Directions for this task >> Copy out the items below, renaming "Android" to "Windows Phone" in every place it occurs and keeping everything else the same.

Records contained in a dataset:
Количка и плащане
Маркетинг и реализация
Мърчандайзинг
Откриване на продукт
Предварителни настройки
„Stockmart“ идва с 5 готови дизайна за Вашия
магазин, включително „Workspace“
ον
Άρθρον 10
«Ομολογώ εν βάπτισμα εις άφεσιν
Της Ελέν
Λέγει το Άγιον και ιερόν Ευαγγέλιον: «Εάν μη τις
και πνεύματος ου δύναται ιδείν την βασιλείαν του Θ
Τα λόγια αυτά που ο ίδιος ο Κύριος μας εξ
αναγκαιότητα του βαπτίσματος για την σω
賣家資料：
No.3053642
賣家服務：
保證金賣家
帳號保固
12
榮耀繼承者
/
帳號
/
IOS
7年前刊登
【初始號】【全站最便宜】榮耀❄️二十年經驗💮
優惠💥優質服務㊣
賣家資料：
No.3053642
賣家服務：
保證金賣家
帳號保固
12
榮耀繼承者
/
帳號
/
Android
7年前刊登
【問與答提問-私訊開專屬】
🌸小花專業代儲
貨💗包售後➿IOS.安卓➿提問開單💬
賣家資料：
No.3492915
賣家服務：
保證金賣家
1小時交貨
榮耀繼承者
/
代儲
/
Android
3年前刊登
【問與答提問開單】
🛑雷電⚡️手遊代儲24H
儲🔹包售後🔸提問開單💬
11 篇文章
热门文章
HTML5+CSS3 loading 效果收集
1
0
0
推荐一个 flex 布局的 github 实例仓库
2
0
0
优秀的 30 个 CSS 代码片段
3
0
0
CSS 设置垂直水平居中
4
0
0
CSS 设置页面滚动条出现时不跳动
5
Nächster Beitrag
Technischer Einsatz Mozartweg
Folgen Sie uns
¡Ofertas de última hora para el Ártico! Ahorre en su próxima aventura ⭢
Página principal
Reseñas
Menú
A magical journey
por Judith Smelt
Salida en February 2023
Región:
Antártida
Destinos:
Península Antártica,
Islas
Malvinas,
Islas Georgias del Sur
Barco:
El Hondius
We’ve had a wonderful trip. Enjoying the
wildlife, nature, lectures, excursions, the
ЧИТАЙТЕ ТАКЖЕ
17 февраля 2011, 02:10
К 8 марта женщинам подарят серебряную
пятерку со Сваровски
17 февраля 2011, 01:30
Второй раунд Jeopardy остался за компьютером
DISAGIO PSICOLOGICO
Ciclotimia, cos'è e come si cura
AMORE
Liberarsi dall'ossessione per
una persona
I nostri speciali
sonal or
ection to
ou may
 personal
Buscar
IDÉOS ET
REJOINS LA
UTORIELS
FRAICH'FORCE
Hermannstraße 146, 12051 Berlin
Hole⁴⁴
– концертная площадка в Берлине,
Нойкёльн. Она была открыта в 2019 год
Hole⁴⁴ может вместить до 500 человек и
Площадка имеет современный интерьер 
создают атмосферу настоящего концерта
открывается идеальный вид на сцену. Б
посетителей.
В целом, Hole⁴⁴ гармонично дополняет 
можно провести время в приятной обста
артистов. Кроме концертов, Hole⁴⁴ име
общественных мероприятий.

Response to this exercise >>
Количка и плащане
Маркетинг и реализация
Мърчандайзинг
Откриване на продукт
Предварителни настройки
„Stockmart“ идва с 5 готови дизайна за Вашия
магазин, включително „Workspace“
ον
Άρθρον 10
«Ομολογώ εν βάπτισμα εις άφεσιν
Της Ελέν
Λέγει το Άγιον και ιερόν Ευαγγέλιον: «Εάν μη τις
και πνεύματος ου δύναται ιδείν την βασιλείαν του Θ
Τα λόγια αυτά που ο ίδιος ο Κύριος μας εξ
αναγκαιότητα του βαπτίσματος για την σω
賣家資料：
No.3053642
賣家服務：
保證金賣家
帳號保固
12
榮耀繼承者
/
帳號
/
IOS
7年前刊登
【初始號】【全站最便宜】榮耀❄️二十年經驗💮
優惠💥優質服務㊣
賣家資料：
No.3053642
賣家服務：
保證金賣家
帳號保固
12
榮耀繼承者
/
帳號
/
Windows Phone
7年前刊登
【問與答提問-私訊開專屬】
🌸小花專業代儲
貨💗包售後➿IOS.安卓➿提問開單💬
賣家資料：
No.3492915
賣家服務：
保證金賣家
1小時交貨
榮耀繼承者
/
代儲
/
Windows Phone
3年前刊登
【問與答提問開單】
🛑雷電⚡️手遊代儲24H
儲🔹包售後🔸提問開單💬
11 篇文章
热门文章
HTML5+CSS3 loading 效果收集
1
0
0
推荐一个 flex 布局的 github 实例仓库
2
0
0
优秀的 30 个 CSS 代码片段
3
0
0
CSS 设置垂直水平居中
4
0
0
CSS 设置页面滚动条出现时不跳动
5
Nächster Beitrag
Technischer Einsatz Mozartweg
Folgen Sie uns
¡Ofertas de última hora para el Ártico! Ahorre en su próxima aventura ⭢
Página principal
Reseñas
Menú
A magical journey
por Judith Smelt
Salida en February 2023
Región:
Antártida
Destinos:
Península Antártica,
Islas
Malvinas,
Islas Georgias del Sur
Barco:
El Hondius
We’ve had a wonderful trip. Enjoying the
wildlife, nature, lectures, excursions, the
ЧИТАЙТЕ ТАКЖЕ
17 февраля 2011, 02:10
К 8 марта женщинам подарят серебряную
пятерку со Сваровски
17 февраля 2011, 01:30
Второй раунд Jeopardy остался за компьютером
DISAGIO PSICOLOGICO
Ciclotimia, cos'è e come si cura
AMORE
Liberarsi dall'ossessione per
una persona
I nostri speciali
sonal or
ection to
ou may
 personal
Buscar
IDÉOS ET
REJOINS LA
UTORIELS
FRAICH'FORCE
Hermannstraße 146, 12051 Berlin
Hole⁴⁴
– концертная площадка в Берлине,
Нойкёльн. Она была открыта в 2019 год
Hole⁴⁴ может вместить до 500 человек и
Площадка имеет современный интерьер 
создают атмосферу настоящего концерта
открывается идеальный вид на сцену. Б
посетителей.
В целом, Hole⁴⁴ гармонично дополняет 
можно провести время в приятной обста
артистов. Кроме концертов, Hole⁴⁴ име
общественных мероприятий.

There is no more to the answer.